Bangladesh Central Bank Head Quits in Post-Heist Shake-Up
2016.03.15
Dhaka

Bangladesh’s central bank governor resigned Tuesday and two of his deputies were sacked in a shake-up over the cyber-theft of U.S. $81 million from one of the bank’s overseas accounts.
Atiur Rahman, who served as governor of the Bangladesh Bank (BB) for seven years, resigned during a meeting with Prime Minister Sheikh Hasina. In accepting his resignation, she assured him that the government would investigate the “probable involvement” of other central bank officials in the Feb. 4 heist, her press secretary told BenarNews.
"In the context of the situation arising out of the 'undesired incident' at the Bangladesh Bank, the governor today tendered his resignation to the honorable Prime Minister," Press Secretary Ihsanul Karim said, alluding to the largest bank robbery in Bangladesh’s history.
The thieves tried to steal around U.S. $1 billion of BB money held in an account at the Federal Reserve Bank of New York, but a typo in a payment order destined for Sri Lanka led to their more ambitious plot unraveling, Bangladeshi officials confirmed last week.
"The honorable prime minister has said Dr. Rahman’s resignation demonstrates his moral courage and honesty," Karim added.
Two of Rahman’s four deputies, Nazin Sultana and Abul Kashem, were removed from their positions as part of a post-robbery shuffle at the central bank, Finance Minister Abul Maal Abdul Muhith told reporters later.

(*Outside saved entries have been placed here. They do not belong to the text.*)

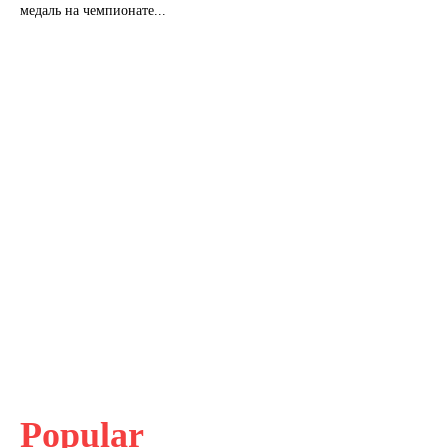
медаль на чемпионате...
Popular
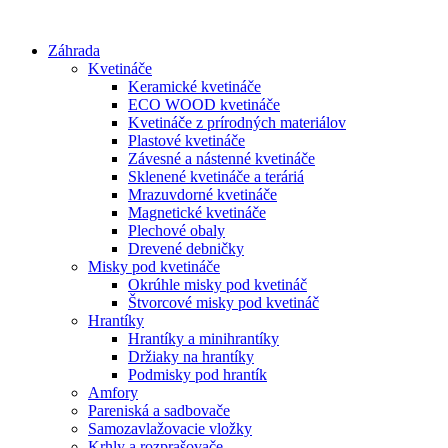
Preskočiť
na
Záhrada
obsah
Kvetináče
Keramické kvetináče
ECO WOOD kvetináče
Kvetináče z prírodných materiálov
Plastové kvetináče
Závesné a nástenné kvetináče
Sklenené kvetináče a teráriá
Mrazuvdorné kvetináče
Magnetické kvetináče
Plechové obaly
Drevené debničky
Misky pod kvetináče
Okrúhle misky pod kvetináč
Štvorcové misky pod kvetináč
Hrantíky
Hrantíky a minihrantíky
Držiaky na hrantíky
Podmisky pod hrantík
Amfory
Pareniská a sadbovače
Samozavlažovacie vložky
Krhly a rozprašovače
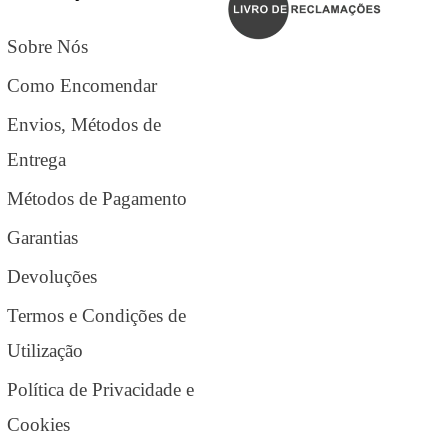
Sobre Nós
Como Encomendar
Envios, Métodos de
Entrega
Métodos de Pagamento
Garantias
Devoluções
Termos e Condições de
Utilização
Política de Privacidade e
Cookies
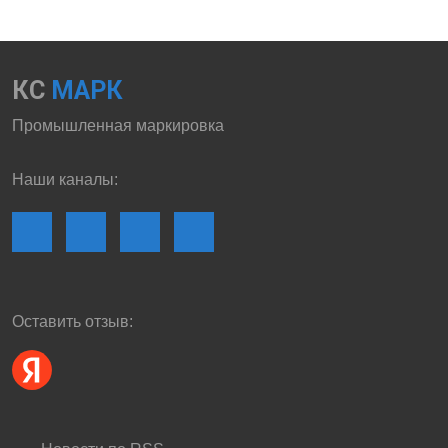
КС
МАРК
Промышленная маркировка
Наши каналы:
Оставить отзыв:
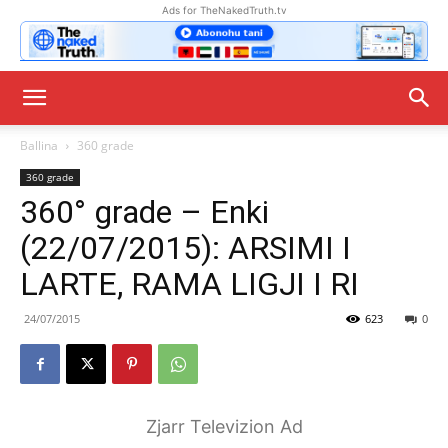
Ads for TheNakedTruth.tv
Ballina
360 grade
360 grade
360° grade – Enki
(22/07/2015): ARSIMI I
LARTE, RAMA LIGJI I RI
24/07/2015
623
0
Zjarr Televizion Ad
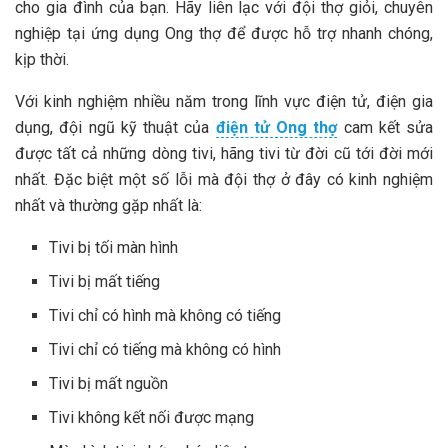
cho gia đình của bạn. Hãy liên lạc với đội thợ giỏi, chuyên
nghiệp tại ứng dụng Ong thợ để được hỗ trợ nhanh chóng,
kịp thời.
Với kinh nghiệm nhiều năm trong lĩnh vực điện tử, điện gia
dụng, đội ngũ kỹ thuật của
điện tử Ong thợ
cam kết sửa
được tất cả những dòng tivi, hãng tivi từ đời cũ tới đời mới
nhất. Đặc biệt một số lỗi mà đội thợ ở đây có kinh nghiệm
nhất và thường gặp nhất là:
Tivi bị tối màn hình
Tivi bị mất tiếng
Tivi chỉ có hình mà không có tiếng
Tivi chỉ có tiếng mà không có hình
Tivi bị mất nguồn
Tivi không kết nối được mạng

Bank officials had failed to notify him promptly about the robbery, Muhith said earlier this week. He said he only learned about the theft from reading a report in a Philippine newspaper, the People's Daily Inquirer, which broke the story on Feb. 29. A portion of the money that was stolen was wired from the Federal Reserve Bank of New York to a bank in Manila.
Bangladeshi central bank officials went public about the theft on March 8.
On Tuesday, Muhith announced that former Finance Secretary Fazle Kabir would succeed Rahman as the bank’s governor.
In addition, Jamaludin Ahmed, the general secretary of the Bangladesh Economic Association, and Rushidan Islam Rahman, research director at the Bangladesh Institute of Development Studies (BIDS), were being appointed to replace Sultana and Kashem on the bank’s 10-member board of directors, Muhith said.
‘There were some delays’: Rahman
The finance minister met with Rahman at Muhith’s home in Dhaka on Monday night, after the bank governor had returned to the Bangladeshi capital from a trip to New Delhi.
"The finance minister suggested that it would be better if I resigned," Rahman told reporters at his official residence on Tuesday morning, after handing his resignation to the prime minister.
In responding to questions about why the bank was slow to notify the minister about the missing money, Rahman said the BB “could not understand the theft” immediately and it was also trying to get the stolen money back.
"We informed the government when the situation was under control and we saw the possibility of getting the money back. So, there were some delays,” Rahman told reporters.
An expensive typo
The $81 million that was stolen on Feb. 4 (New York time) was among five tranches totaling U.S. $101 million that were wired from the bank’s account in New York to a Manila branch of the Rizal Commercial Banking Corporation (RCBC) and the Central Bank of Sri Lanka, some BB officials told BenarNews last week on condition of anonymity.
The New York Fed processed five payment orders placed by hackers who used a confidential code for money transfers known only to a handful of officials at the Bangladesh Bank, Mohammed Farashuddin, a former BB governor who is leading the investigation into the theft, told BenarNews.
Last week, he suggested in an interview with Benar that “collusion” must have taken place between the hackers and someone at the bank.
The thieves tried to transfer another $950 million out of the account in New York via 30 other tranches, but those transactions were blocked because of the misspelling of the word “foundation” in a payment order that was made out to a Sri Lankan NGO, the anonymous sources said.
This discrepancy raised the suspicion of officials at Sri Lanka’s central bank, who alerted both the New York Fed and Bangladesh Bank, which then blocked the subsequent payment orders.
The New York Fed said it was assisting Bangladesh’s central bank in its investigation into the theft.
“The payment instructions in question were fully authenticated by the SWIFT messaging system in accordance with standard authentication protocols,” a New York Fed spokesperson said last week, adding there was no evidence that “Fed systems were compromised.”
The Sri Lankan central bank had now returned $20 million to the Bangladesh Bank account in New York, Abu Hena Md Razi Hasan, a deputy governor at the BB, told reporters Sunday.
A portion of the $81 million that was wired to the Philippines – $30 million – wound up being delivered in cash to an individual in Manila, Reuters reported on Tuesday, citing testimony given to Philippine lawmakers.
The rest of the money went to two casinos in the Philippines, where anti-money laundering officials have frozen 44 bank accounts connected to the case, according to Reuters.